There is scale bug related to the cloud-controller-manager, namely: when a cluster reaches a state where the relation between the amount of LBs and cluster nodes reaches an almost equal amount (i.e: a many-to-many relation between LBs and nodes) the amount of cloud API calls performed by the CCM to sync LBs can become overwhelming for the cloud provider. This can (among other things) lead to:

an excessive amount of cloud API calls for the LB re-configurations
rate limiting by the cloud provider as an effect of 1.
or worse: a non-trivial amount of time to sync all services in the cluster, leading to desynchronized LBs.
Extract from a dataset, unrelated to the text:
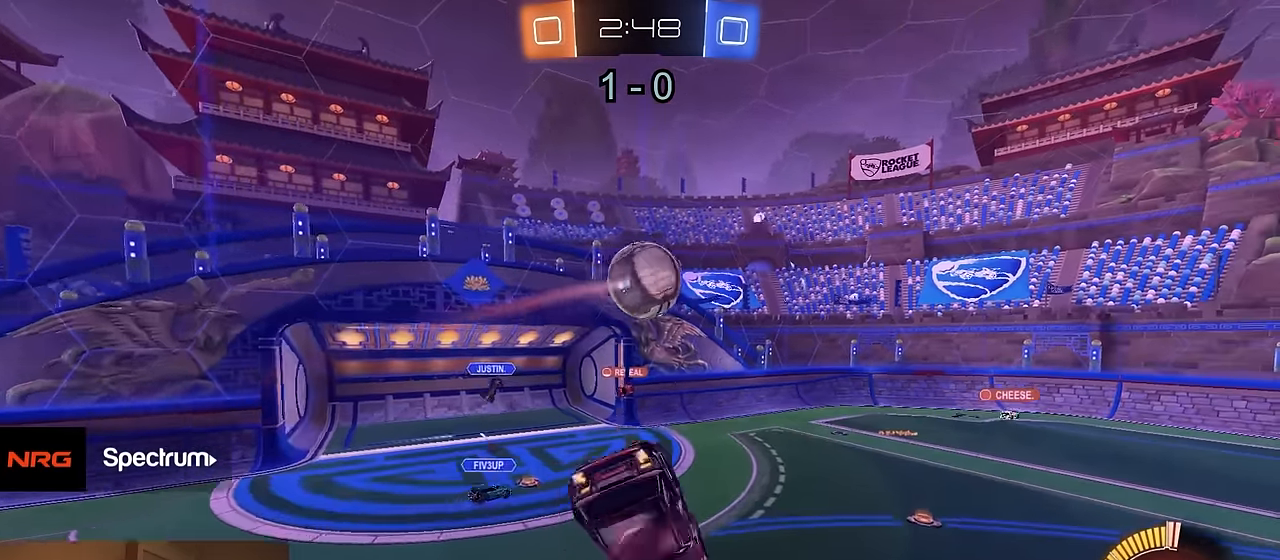
{"buttons": ["R1", "R2"], "left_stick": "down-left", "right_stick": "center", "events": [[67, "R1", "down"], [167, "left_stick", "center"], [234, "CIRCLE", "up"], [267, "left_stick", "down-left"]]}
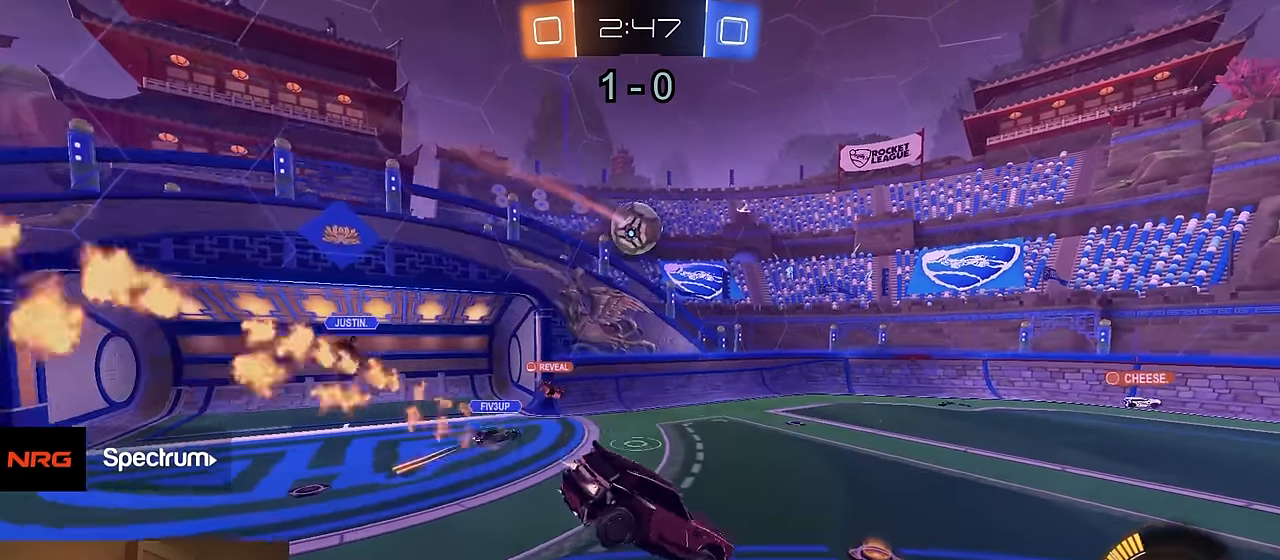
{"buttons": ["R1", "R2"], "left_stick": "left", "right_stick": "center", "events": [[34, "left_stick", "center"], [350, "left_stick", "left"]]}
An example of problem 3. is: imagine we have 200 LBs and 500 nodes, on clusters at such scale, the amount of events processed by the CCM for transitioning node state can become important. The current implementation of the CCM will resync all 200 LB services for any node which has a transitioning state - as to keep the LBs' configured backends in sync with the state of the cluster. It has been observed that on clusters at that scale, the cloud provider can take up to hours to process a full resync for all services. A scenario such as the below is hence not improbable (and actually quite likely):

Node25 transitions from Ready -> NotReady
[All LB services are synced - time taken for this might be long]
Service1's LB which only has an endpoint on Node25 gets Node25 removed from its list of backend
Node25 transitions from NotReady -> Ready again, cancelling the scheduled eviction for the endpoint hosted on Node25 for Service1
CCM is still processing the updated caused by 1. and clients connecting to the LB of Service1 continues experiencing connectivity issues, even though Node25 now is in a Ready state.
[Eventually - once the CCM enters its second reconciliation loop caused by 3.]
The LB for Service1 gets Node25 added to its list of backend again and connectivity is again achieved by clients.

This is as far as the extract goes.